Si la tan criticada austeridad ha sido en realidad una historia falsa de terror propaga por la izquierda con fines electoralistas, 2014 parece destinado a convertirse en el año en el que, definitivamente, las Administraciones Públicas dejen de aparentar que tratan de contener el gasto.
Bien al contrario: tanto la Administración general del Estado como las comunidades autónomas volverán, sin disimulo, a su habitual ritmo de derroche del dinero de todos. Y muy especialmente estas últimas, que prevén en conjunto un crecimiento del gasto por encima del 4%.
Un incremento del gasto que se produce cuando la economía crecerá alrededor del 1%, según los más optimistas, en un entorno en el que la recuperación no se ha asentado ni mucho menos, y después de que el conjunto del Estado no haya conseguido reducir más que muy superficialmente el espantoso déficit que arrastra desde el inicio de la crisis.
Es decir, que cuando no es previsible que los ingresos públicos evolucionen de una forma muy positiva, con un déficit que puede acabar el año en el 7% y con la economía sin aliento tras las brutales subidas de impuestos, los políticos parecen dispuestos a persistir en el vicio del despilfarro. No por más previsible el resultado, una deuda aún más descontrolada, resulta menos dramático.
Lo peor de todo es que no lo hacen por un convencimiento económico o por lo que podríamos denominar alta política: tras estos incrementos del gasto está el inicio de un ciclo electoral que nos llevará, en menos de dos años, a tres elecciones: europeas, autonómicas y municipales; y, finalmente, a las generales, previsiblemente en otoño 2015. Los políticos ven amenazadas sus poltronas y, para remediarlo, tiran del único método que conocen: el reparto de dinero público y prebendas.
Tampoco hay que olvidar otra razón que explica este previsible descontrol del gasto: el Gobierno, sobre todo el ministro de Hacienda, ha desatendido su obligación y su compromiso y, en lugar de perseguir y castigar a las CCAA que no dejaban de derrochar, ha machacado política y económicamente a aquellas que, como Madrid, sí tomaban medidas efectivas para ajustar sus gastos a sus ingresos. Algunas, por cierto, con un alto coste político.
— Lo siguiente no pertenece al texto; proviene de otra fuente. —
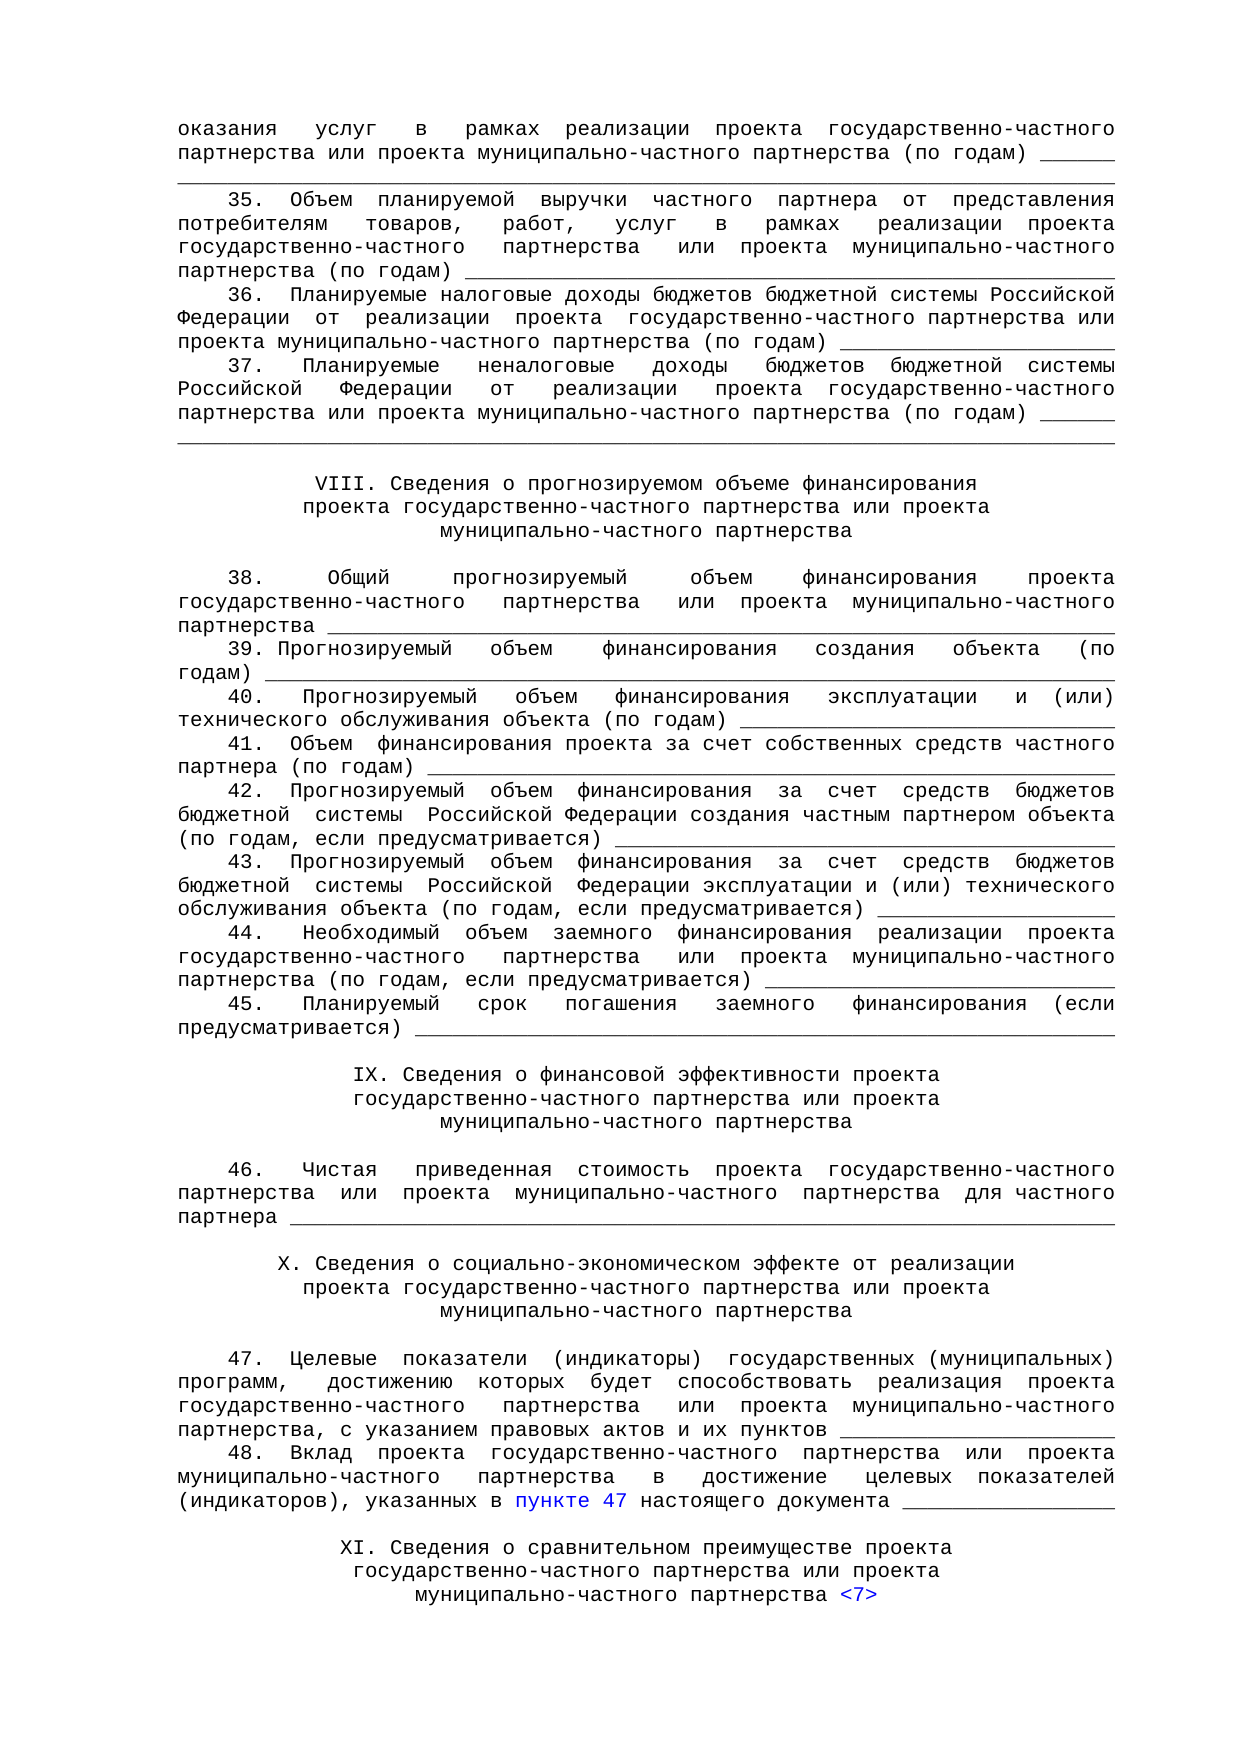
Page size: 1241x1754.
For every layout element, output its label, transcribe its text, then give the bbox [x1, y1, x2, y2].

Lo cierto es que en un país que ve en el gasto público la panacea, con unos contribuyentes que creen que "el dinero público no es de nadie", era necesario un Gobierno con un cierto coraje político para hacer las reformas y tomar las decisiones que embridaran ese gasto.
No es desde luego una cualidad de la que pueda presumir Rajoy, que, en esto como en casi todo lo demás, ha demostrado una cobardía política que, de no cambiar radicalmente en la segunda parte de la legislatura, será el principal recuerdo que deje de su paso por La Moncloa.